The National Programme for the Development of Water Resources (Proagua), initially developed only to serve the Brazilian semiarid region (Proagua-semiarid, launched in 1997 by the Water Resources Secretariat (SRH)), was expanded in 2007 to the whole country (Proágua Nacional). The National Proagua aims to improve the quality of life of the population, especially in less developed regions of Brazil, through water resource planning and management and the expansion and optimization of water infrastructure (ANA, 2009).
The number of licenses issued in Brazil in 2007 is 135 680, of which 33 percent to public water supply and 21 percent to irrigation. The Paraná River basin represents 37 percent of the total awarded in the country, followed by the San Francisco basin with 22 percent. Basins for which the main purpose is public supply, taking into account the flow granted, are East Atlantic, Southeast Atlantic and Parana, while in the South Atlantic, San Francisco, Tocantins-Araguaia and Uruguay basins the main use is irrigation.
Water rates have been established to encourage the rational use of water. For example, between 2006 and 2007, there was a reduction in the use of water consumption of around 20 percent in two basins with water charges: the Paraiba do Sul river basin and the PCJ rivers basin.
Policies and legislation
The Water Act, established in 1934, is the background for Brazilian legislation on water. Considered by legal experts to be advanced, especially considering the period in which it was enacted, it needs updating to be adapted to the Federal Constitution of 1988. In 1979 an Irrigation Law was promulgated that set government policies for irrigation development. The 1988 Constitution defines federally-controlled public waters as bodies of water or rivers which flow through, or border on, several states or a foreign country, and as state-controlled public waters those bodies of water or rivers which rise and end within the territory of a single state.

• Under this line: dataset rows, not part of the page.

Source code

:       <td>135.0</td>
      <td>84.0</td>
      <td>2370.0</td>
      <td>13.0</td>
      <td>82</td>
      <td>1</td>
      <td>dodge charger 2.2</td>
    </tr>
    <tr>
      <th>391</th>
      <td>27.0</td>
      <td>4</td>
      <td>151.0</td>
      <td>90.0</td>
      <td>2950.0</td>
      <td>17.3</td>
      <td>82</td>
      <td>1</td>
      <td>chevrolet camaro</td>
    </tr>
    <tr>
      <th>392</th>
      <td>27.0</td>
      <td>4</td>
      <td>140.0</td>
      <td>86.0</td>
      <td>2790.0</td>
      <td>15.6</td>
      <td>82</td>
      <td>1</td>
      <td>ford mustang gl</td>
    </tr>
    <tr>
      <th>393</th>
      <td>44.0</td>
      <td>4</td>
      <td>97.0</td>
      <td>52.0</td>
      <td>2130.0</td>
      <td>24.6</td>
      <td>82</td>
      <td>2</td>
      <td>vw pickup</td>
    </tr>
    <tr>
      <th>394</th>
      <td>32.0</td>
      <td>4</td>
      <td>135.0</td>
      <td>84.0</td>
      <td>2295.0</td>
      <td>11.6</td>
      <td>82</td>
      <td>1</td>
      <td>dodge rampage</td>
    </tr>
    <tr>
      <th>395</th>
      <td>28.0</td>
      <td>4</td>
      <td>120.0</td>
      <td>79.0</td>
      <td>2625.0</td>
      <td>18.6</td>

São Paulo was the first state in 1991 to establish a specific policy for water resources under its control, which established a guide to the State Policy on Water Resources and the Integrated Water Resources Management. The states of Ceará (1992), Santa Catarina (1994), Rio Grande do Africa (1994), Bahia (1995), Rio Grande do Norte (1996) and Paraíba (1996) followed, establishing also policies on water resources (ANA, 2009).
The Federal Water Law of 1997 establishes the National Water Resources Policy, and creates the National Water Resources Management System (SINGREH). It states that: water is a public good and a limited natural resource with an economic value; in situations of scarcity the priority use for water is for human and animal consumption; the river basin is the territorial unit for water management; and management of water resources should be decentralized and participatory. The National Water Resources Council (CNRH) is the highest body with the mandate to promote the coordination of water resources planning. It is the strict competence of the Federal Government to legislate on water.
The National Policy on Irrigation and Drainage (Projeto Novo Modelo de Irrigaçao) was launched in 1998.